Of course, obviously there are many features that mark the differences between sports betting and market trading, but I wish to single out two most important ones: the first is the time factor, which I have discussed in my previous article on this topic; the second is the inability to liquidate a sports bet subsequent to buying it: one either wins or he loses everything. This is opposed to the stock market which provides a continuous spectrum of prices over time and allows one to dispose of any purchase easily, without having to wait for any milestone. It would be great if one could do so for sports betting: for example, the Czech Republic was a 2.9:1 longshot to top its group; however after its 3-0 thrashing of the US its odds has been shortened to 1.9:1. Imagine if a bettor (such as me) had put money early on the long odds and then watched it shorten down: if there existed a secondary market for sports bets, I would have been able to sell off at a profit, without having to wait for the all-or-nothing outcome several days later.
4 Comments:
Interesting post and obviously there are analogies between betting and investing.
Munger or Buffett recently distinguished between betting and insurance, by pointing out that insurance performed a necessary function; betting does not.
I am reminded of one of the highest IQ people I have known (who was earning some colosssal salary in the States doing the statistical work for a marketing firm) who spent three months full time trying to beat the odds at blackjack in Las Vegas. I asked him how it had gone on. He said he had "only" lost $8,000, and that had covered the enjoyment he had got (along with the free drinks and so on they give high rollers). (Just incidentally to this read a book by Al Alvarez called The Biggest Game in Town - an absolute classic on the top poker players with great stories such as how one top player would eg bet $100,000 against a better opponent at golf on who could sink the next putt; the thought of losing $100,000 would so put the better player off that he could not concentrate, and would duff the stroke).

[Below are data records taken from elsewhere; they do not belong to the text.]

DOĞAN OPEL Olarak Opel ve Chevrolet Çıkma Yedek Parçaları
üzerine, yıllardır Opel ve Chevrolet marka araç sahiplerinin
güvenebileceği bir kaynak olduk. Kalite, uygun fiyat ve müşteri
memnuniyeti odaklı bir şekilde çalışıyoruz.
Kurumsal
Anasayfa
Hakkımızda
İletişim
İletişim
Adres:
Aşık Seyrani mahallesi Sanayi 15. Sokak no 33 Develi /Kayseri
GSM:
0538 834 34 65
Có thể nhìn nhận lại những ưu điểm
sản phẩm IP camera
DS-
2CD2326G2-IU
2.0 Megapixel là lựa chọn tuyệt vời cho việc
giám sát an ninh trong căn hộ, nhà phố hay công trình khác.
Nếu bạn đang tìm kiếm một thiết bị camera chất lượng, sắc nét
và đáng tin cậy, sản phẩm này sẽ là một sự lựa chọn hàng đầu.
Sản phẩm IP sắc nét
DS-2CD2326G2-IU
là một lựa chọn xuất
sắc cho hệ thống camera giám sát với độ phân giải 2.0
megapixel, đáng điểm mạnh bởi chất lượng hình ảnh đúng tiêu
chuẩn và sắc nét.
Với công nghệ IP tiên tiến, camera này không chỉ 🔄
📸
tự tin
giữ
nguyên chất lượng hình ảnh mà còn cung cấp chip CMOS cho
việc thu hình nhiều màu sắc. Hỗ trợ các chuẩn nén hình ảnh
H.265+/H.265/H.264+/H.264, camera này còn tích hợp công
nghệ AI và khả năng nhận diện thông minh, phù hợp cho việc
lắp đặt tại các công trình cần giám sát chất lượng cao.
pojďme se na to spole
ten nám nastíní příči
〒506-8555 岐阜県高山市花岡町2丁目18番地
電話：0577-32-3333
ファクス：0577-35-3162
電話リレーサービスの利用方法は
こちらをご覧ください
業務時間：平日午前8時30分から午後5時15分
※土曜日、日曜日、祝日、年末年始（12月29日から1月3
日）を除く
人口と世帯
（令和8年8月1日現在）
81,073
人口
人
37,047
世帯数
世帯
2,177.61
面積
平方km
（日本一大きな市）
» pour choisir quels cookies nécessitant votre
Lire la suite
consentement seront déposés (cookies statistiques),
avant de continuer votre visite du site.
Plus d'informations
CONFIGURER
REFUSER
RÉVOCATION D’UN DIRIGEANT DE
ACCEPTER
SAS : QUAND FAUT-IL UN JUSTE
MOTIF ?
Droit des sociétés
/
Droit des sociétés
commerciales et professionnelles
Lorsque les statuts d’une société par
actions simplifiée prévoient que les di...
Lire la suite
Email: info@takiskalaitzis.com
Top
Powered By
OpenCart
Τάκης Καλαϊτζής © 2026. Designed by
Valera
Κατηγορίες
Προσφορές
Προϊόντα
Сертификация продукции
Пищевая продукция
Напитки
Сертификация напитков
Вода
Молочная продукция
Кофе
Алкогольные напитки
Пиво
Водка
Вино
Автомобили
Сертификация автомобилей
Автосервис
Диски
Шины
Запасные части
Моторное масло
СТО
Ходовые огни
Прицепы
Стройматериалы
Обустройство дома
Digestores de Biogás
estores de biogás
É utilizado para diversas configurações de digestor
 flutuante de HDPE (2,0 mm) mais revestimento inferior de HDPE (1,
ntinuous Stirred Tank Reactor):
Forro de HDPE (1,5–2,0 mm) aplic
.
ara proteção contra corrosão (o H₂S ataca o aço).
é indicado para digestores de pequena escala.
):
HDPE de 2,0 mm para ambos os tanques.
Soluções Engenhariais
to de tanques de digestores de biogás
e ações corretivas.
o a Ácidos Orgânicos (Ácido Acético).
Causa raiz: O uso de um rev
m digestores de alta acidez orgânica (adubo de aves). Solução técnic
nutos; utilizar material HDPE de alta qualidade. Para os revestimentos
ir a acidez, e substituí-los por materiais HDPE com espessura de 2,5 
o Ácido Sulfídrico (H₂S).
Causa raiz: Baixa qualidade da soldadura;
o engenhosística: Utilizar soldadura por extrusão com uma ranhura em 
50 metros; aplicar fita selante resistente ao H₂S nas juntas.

The point I am trying to make is betting is unnecessary, so unless you are a genuine expert (very very few) simply don't do it, if your intention is to make money. If you have to bet on the WC, and don't want to send your money down the WC, why not just drastically scale things down and just bet with $5 bets.
Having said all that I've said, I only place relatively small amounts on sports/WC betting. The greatest issue I have with gambling is that it is an all-or-nothing situation. Some people think it's great that they can say, make 20% return so quickly (say, betting on France to beat Korea), but they forget that if they lose the bet, ALL capital is wiped out (as compared with the stock market, where worse come to worse, you might lose 50% if the stock comes up with a really bad profit warning).
And of course, gambling is essentially short-term in nature, which means it's so much more about luck than anything else; compared to investing, where short-term it's also about luck (random component) but long-term it's about fundamentals (systematic component).
To use probability in both gambling and investing is not for everyone. People may use probability if they understand probability and it's worth the effort to use probability.
For me, I may use probabiltiy in investing and not so in gambling due to the small gambling stakes.
Sound gambling and correct investing may go hand-in-hand in theory. In practice, it is difficult to carry one's conditioned behaviour in one activity to the other.
Gambling and investing are a little different.